═══ Quoted passage

Sunday 16 March 2014

My Writing Process

Some of you have come across the 'My Writing Process' blog-tour thingy. And Val Poore has passed the baton to me - so now it's my turn to think about it. (You can read her lovely blog here)

1. What am I working on?
I'm trying to unpick a narrative from all the scribbles I made while I was in Cuba. It's a complicated process, and I'm not sure I understand how it works. But somehow just thinking about it all, and maybe writing a bit here and a bit there, enables my 'unconscious' (for want of a better term) to work out the story.
And then - with luck and a following wind - I'll have another ebook in the Over the Hill series.

2. How does my work differ from others of its genre?
Travel writers come in all shapes and sizes - and so what we see and think about will be different. Young people might write about surfing, or nightclubs, or cars. Some will pay more attention to place - and write poetically about the rhythm of the train on the Trans-Siberian Railway, or negotiating the backwaters of Kerala. Others openly write about themselves in the place - their work becomes a dialogue between memoir and travel; I sit more comfortably in this category.

══════
═══ Dataset

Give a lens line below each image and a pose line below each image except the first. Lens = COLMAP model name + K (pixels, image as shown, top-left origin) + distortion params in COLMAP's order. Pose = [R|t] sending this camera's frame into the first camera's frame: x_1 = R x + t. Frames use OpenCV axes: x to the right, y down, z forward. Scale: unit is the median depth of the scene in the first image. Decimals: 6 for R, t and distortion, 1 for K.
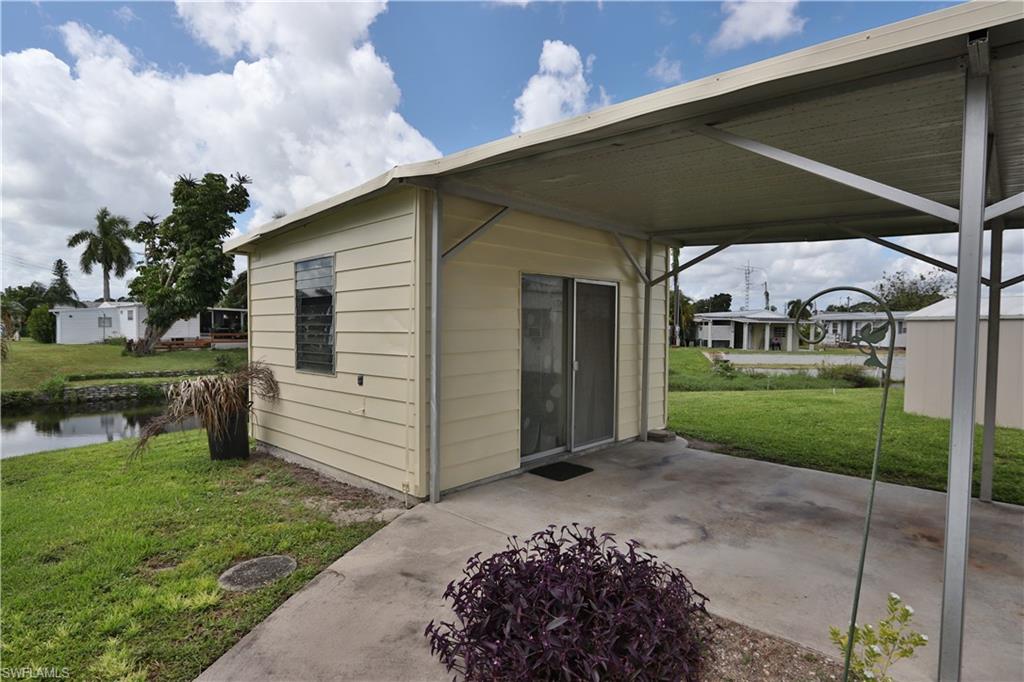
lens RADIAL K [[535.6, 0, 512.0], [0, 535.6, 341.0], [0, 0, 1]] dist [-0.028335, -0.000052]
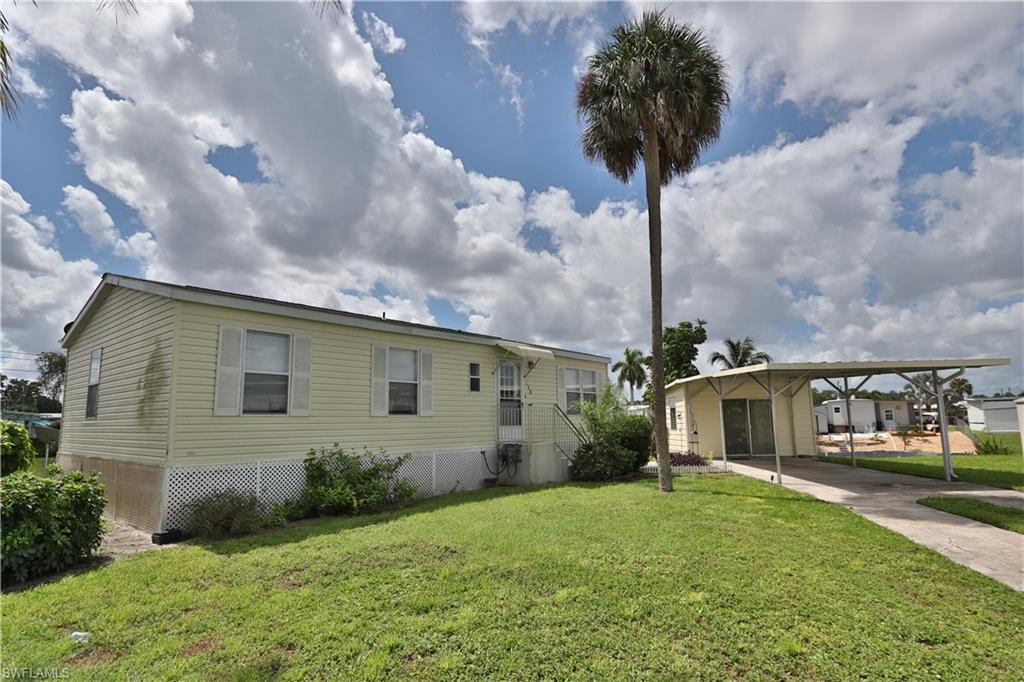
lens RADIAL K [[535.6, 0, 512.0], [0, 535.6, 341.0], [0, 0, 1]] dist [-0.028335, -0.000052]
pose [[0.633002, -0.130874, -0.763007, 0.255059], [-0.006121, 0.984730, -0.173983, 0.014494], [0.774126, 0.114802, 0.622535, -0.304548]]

══════
═══ Dataset

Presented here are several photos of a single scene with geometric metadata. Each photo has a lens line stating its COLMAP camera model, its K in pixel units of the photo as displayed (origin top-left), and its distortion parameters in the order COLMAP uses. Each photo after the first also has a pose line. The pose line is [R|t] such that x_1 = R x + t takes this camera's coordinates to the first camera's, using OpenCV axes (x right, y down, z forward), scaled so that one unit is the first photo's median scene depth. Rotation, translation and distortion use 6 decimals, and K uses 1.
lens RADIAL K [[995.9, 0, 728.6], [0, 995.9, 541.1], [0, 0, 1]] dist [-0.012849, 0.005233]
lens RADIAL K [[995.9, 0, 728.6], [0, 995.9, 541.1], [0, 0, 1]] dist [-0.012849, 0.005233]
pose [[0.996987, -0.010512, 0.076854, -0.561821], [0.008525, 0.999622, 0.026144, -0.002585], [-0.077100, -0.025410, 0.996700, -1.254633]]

══════
═══ Dataset

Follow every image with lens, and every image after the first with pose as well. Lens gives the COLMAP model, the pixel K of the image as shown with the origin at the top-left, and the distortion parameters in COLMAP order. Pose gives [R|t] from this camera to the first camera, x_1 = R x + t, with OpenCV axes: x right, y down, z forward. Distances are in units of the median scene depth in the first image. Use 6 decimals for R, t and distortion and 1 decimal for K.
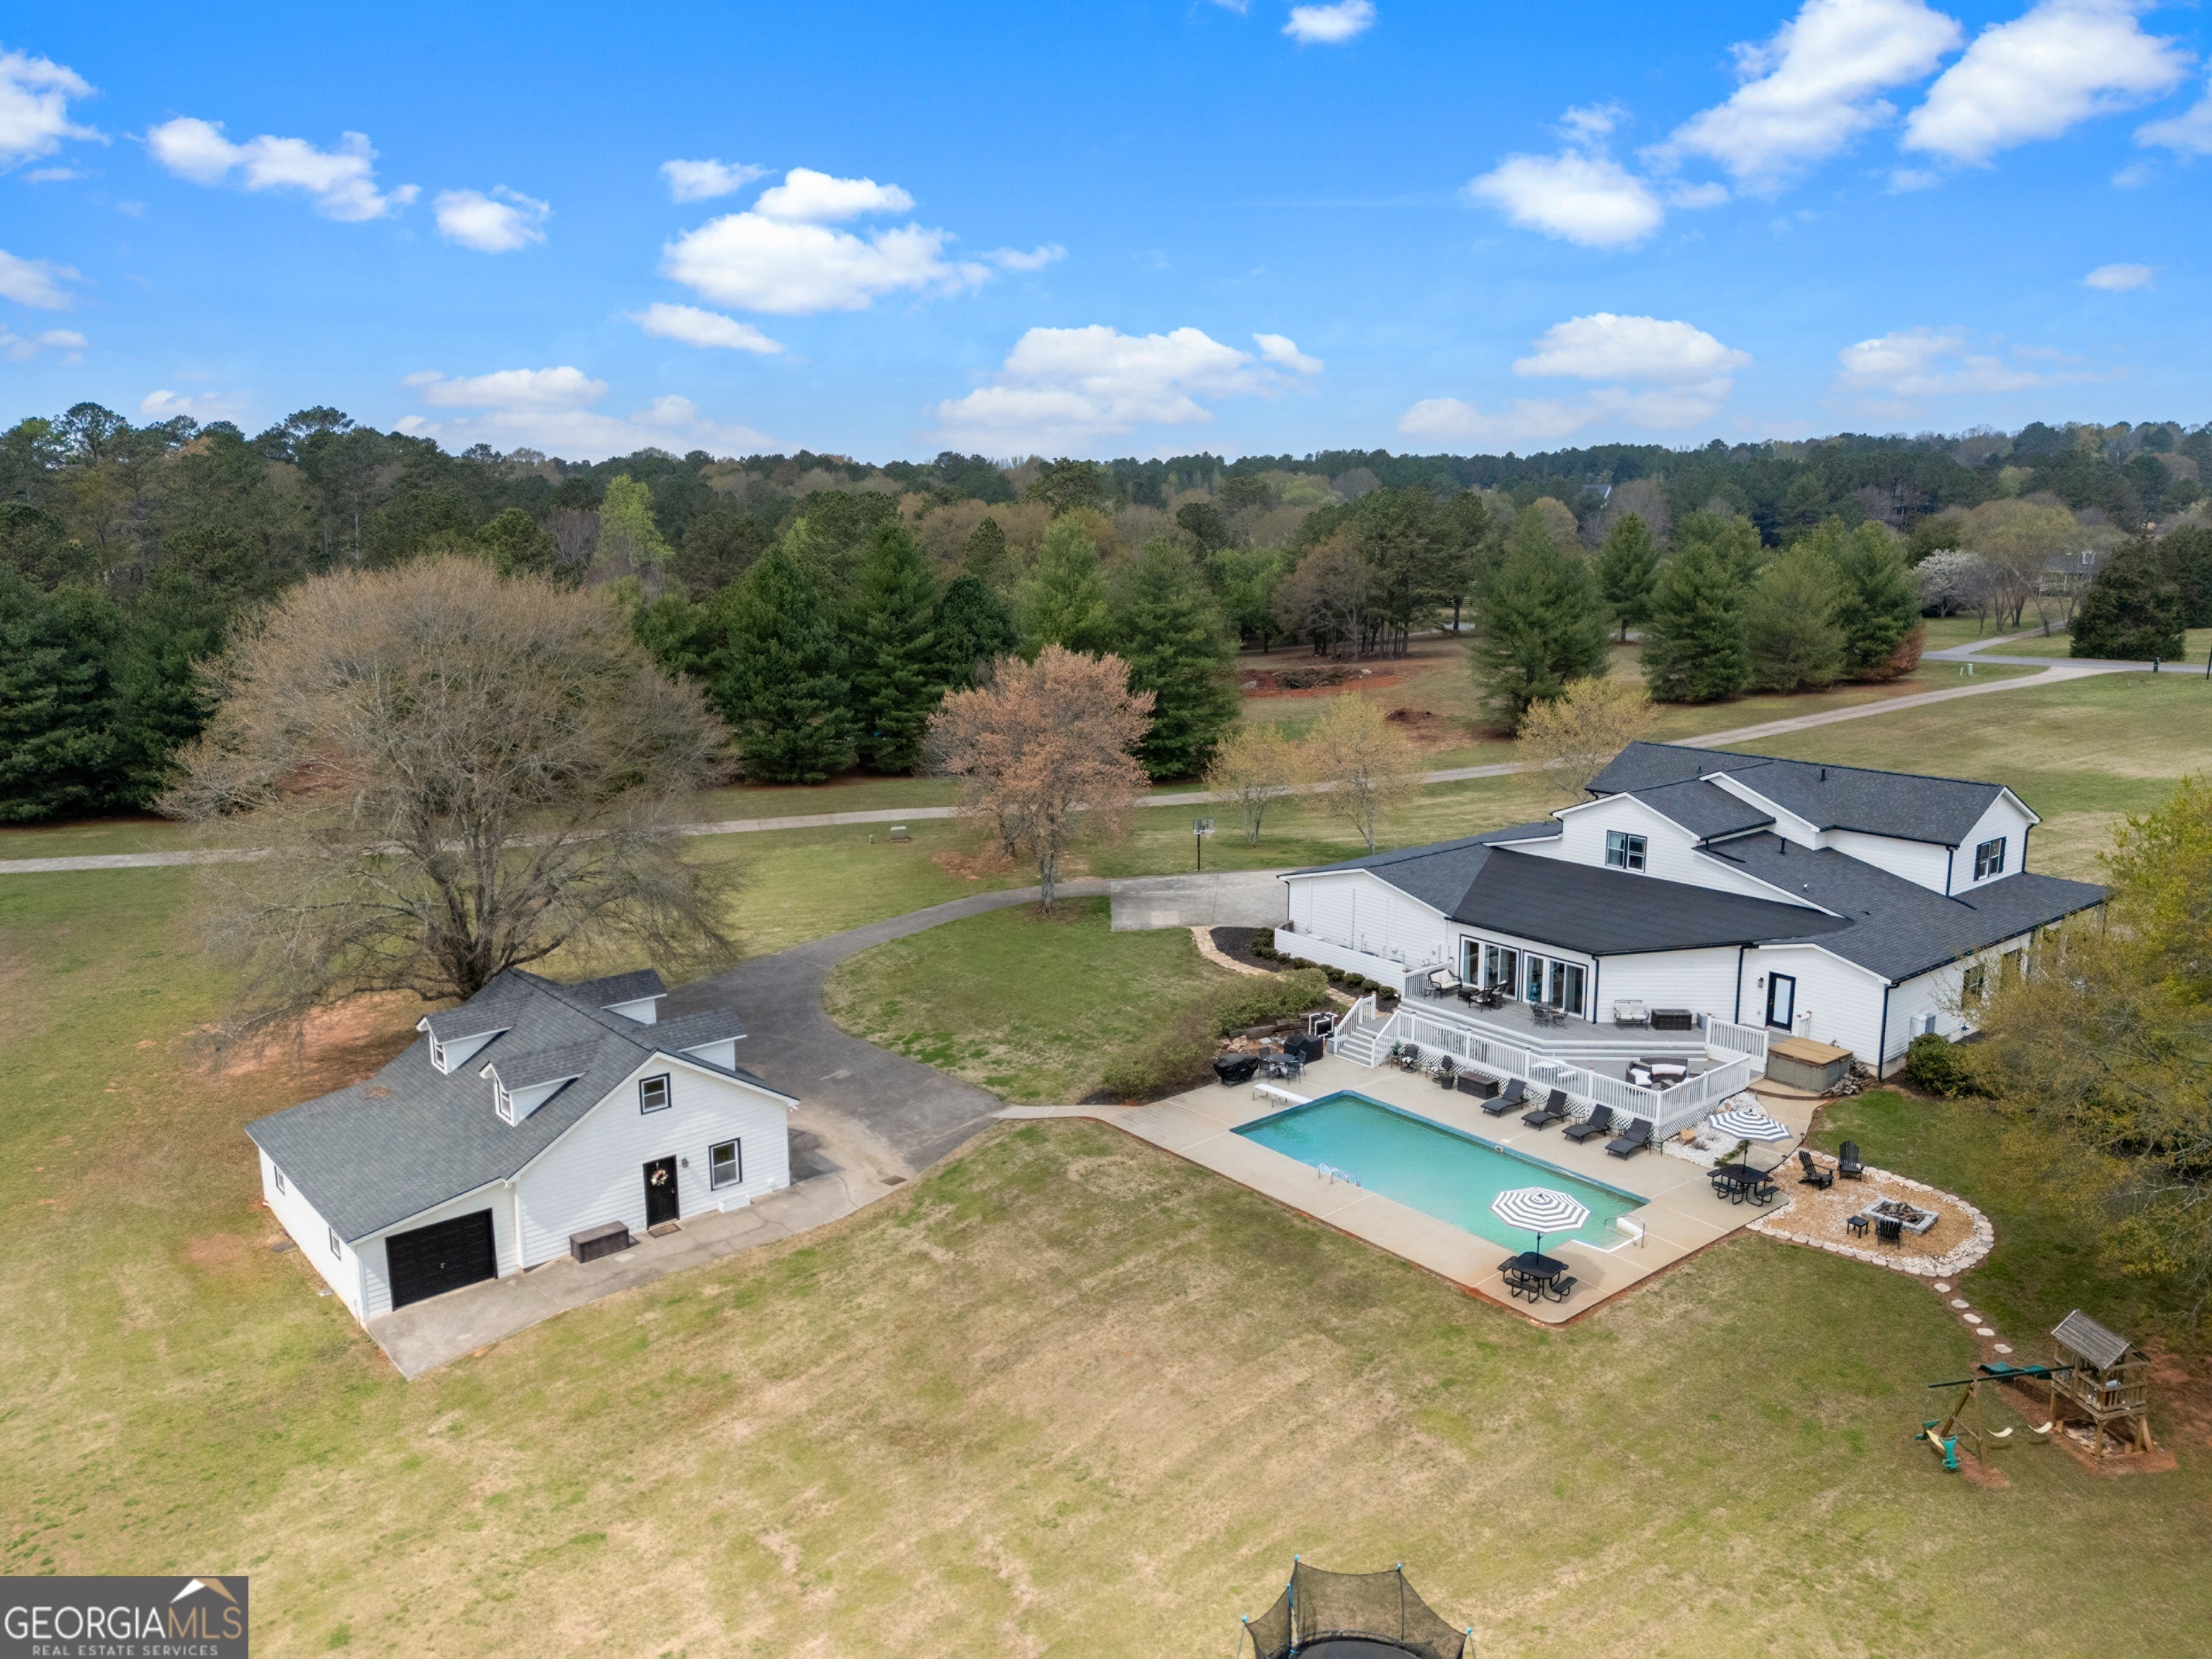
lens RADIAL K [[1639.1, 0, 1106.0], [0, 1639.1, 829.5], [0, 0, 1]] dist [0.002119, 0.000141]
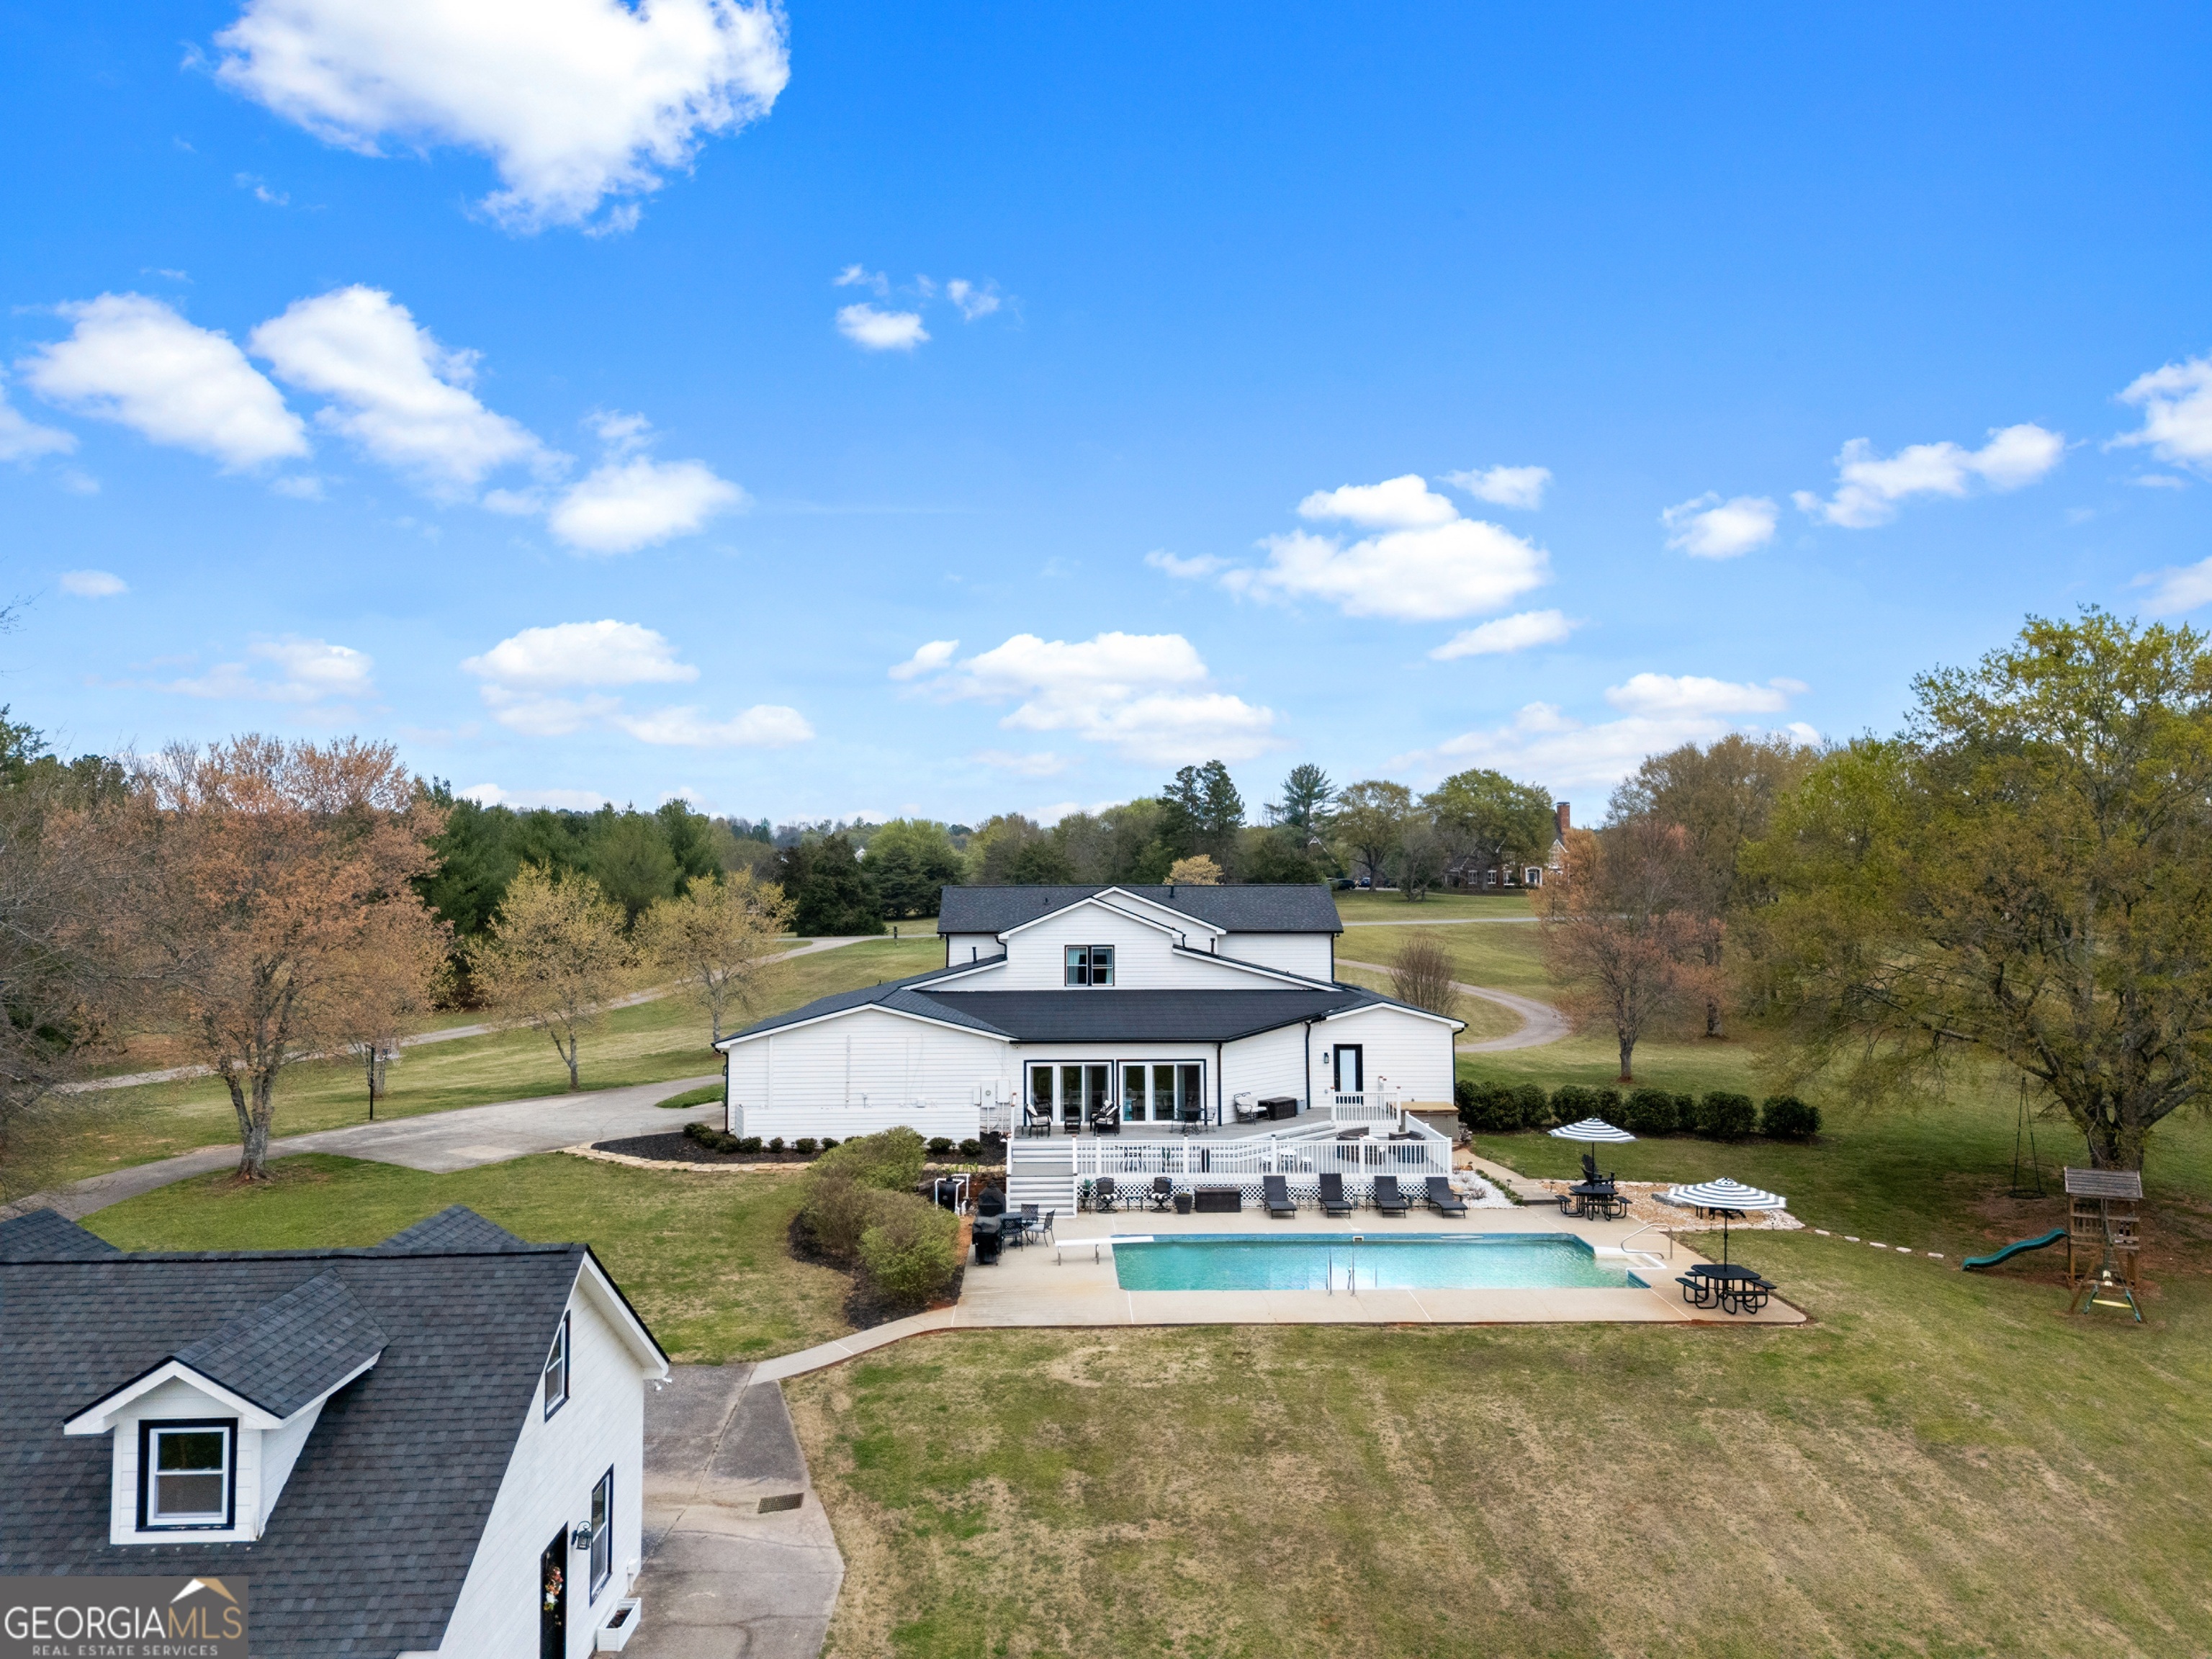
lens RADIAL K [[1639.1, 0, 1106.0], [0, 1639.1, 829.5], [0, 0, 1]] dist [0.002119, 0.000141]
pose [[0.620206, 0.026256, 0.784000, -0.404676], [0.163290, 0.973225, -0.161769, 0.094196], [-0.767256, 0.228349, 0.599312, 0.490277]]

══════

Activity list
a) Decide whether each statement agrees with the My Writing Process post, answering yes or no and quoting the deciding words: (i) Val Poore handed the blog tour on to the writer; (ii) the narrative in progress comes from notes made in Kerala; (iii) the writer feels most at home writing about surfing and nightclubs.
b) Extract the stretch of the My Writing Process post from "Sunday 16 March" through "of its genre?".
c) According to the My Writing Process post, what might young people write about? List everything it names.
Draw only on the My Writing Process post, not on the items.

Numbered answers
a)
(i) Yes: "And Val Poore has passed the baton to me"
(ii) No: "I'm trying to unpick a narrative from all the scribbles I made while I was in Cuba."
(iii) No: "Others openly write about themselves in the place - their work becomes a dialogue between memoir and travel; I sit more comfortably in this category."

b)
Sunday 16 March 2014

My Writing Process

Some of you have come across the 'My Writing Process' blog-tour thingy. And Val Poore has passed the baton to me - so now it's my turn to think about it. (You can read her lovely blog here)

1. What am I working on?
I'm trying to unpick a narrative from all the scribbles I made while I was in Cuba. It's a complicated process, and I'm not sure I understand how it works. But somehow just thinking about it all, and maybe writing a bit here and a bit there, enables my 'unconscious' (for want of a better term) to work out the story.
And then - with luck and a following wind - I'll have another ebook in the Over the Hill series.

2. How does my work differ from others of its genre?

c)
surfing
nightclubs
cars